I got a BD Motobecane Immortal Pro a year ago May. While on vacation this past June, the right shifter (105's) broke. I jury-rigged down tube shifters on the stem, and continued riding while on vacation. 

I contacted BD (by email as they don't post any phone numbers) and got a reply. Shimano warrants their products for 2 yrs, so send it back for replacement. When I returned home to FLA I packed up the defective shifter and set it to BD. It was received the next day.

Up to that point BD was very responsive. My emails were answered within 24 hrs as promised, and sometimes the same day.

So far so good. 

Now before you jump up and down about the process, this is what I had bargained for in terms of warranty. When I researched bikes, I opted for an on line purchase. I recognized what I was getting, and what I was not getting. A "mail it in" warranty and email communications are part of the BD value proposition. It's the price you pay, if you will, for the money you save.

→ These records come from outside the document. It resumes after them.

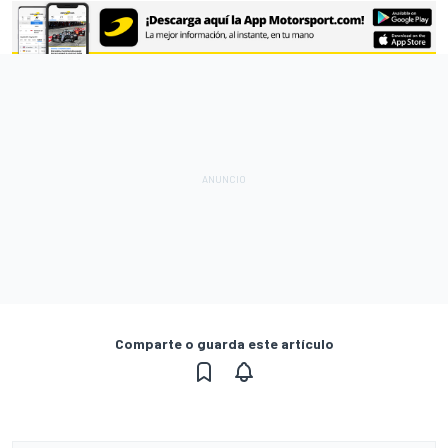
Comparte o guarda este artículo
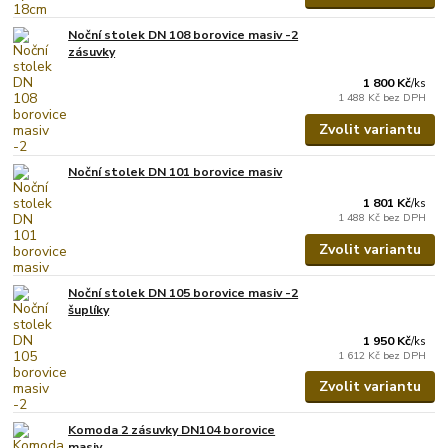
Noční stolek DN 108 borovice masiv -2
zásuvky
1 800 Kč
/
ks
1 488 Kč
bez DPH
Zvolit variantu
Noční stolek DN 101 borovice masiv
1 801 Kč
/
ks
1 488 Kč
bez DPH
Zvolit variantu
Noční stolek DN 105 borovice masiv -2
šuplíky
1 950 Kč
/
ks
1 612 Kč
bez DPH
Zvolit variantu
Komoda 2 zásuvky DN104 borovice
masiv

Anyway, back to the story. After about 3 weeks, I send an email in to BD inquiring about the status of the replacement. No reply. I sent another. And another. Finally, out of frustration, I posted my concern on BF.

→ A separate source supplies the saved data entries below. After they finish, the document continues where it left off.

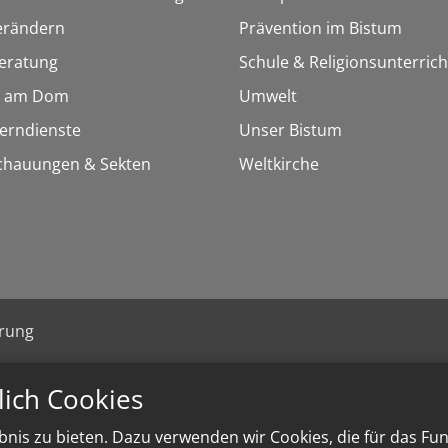
erändern
Prävention im Bistum
eratung
Schule & Religionsunterrich
 am Dom
Umwelt
Lerndienste
Unser Bistum
chauungen & Sekten
Weltkirche
ärung
lich Cookies
nis zu bieten. Dazu verwenden wir Cookies, die für das Fu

Two days later the replacement arrived. I also got a PM from Mike apologizing for the poor communications, and promising that he would resolve the problem.

Let me say here that my concern was NOT the length of time it took to get the replacement. It was the lack of communication and follow up. By now I had borrowed a shifter from a friend and was doing just fine. I was willing to wait. But I wanted feedback.

Anyway, after a few weeks I finally got around to taking my bike in to have the new shifter installed. It was then that the mechanic informed me that the new shifter was the wrong color!

I contacted BD immediately. I requested a prepaid return label so I could send back the shifter and get the correct "Ice Grey" color.

The next day I received an email apologizing for the mix up, and asking if I would accept a NEW set of Ultegra shifters instead! Doh!

They arrived today!

Call me a shill if you will (no rhyme intended) but that's what good companies do when they goof. Exceed expectations. Everybody goofs up. Its how you recover that makes the difference.


----------



## GipsyKing (Aug 16, 2010)

Good to hear and thanks for sharing your experience. I am looking at a couple of their 'cross bikes vs. a Jake/JTS, and a Cross Check. It is tough to decide.


----------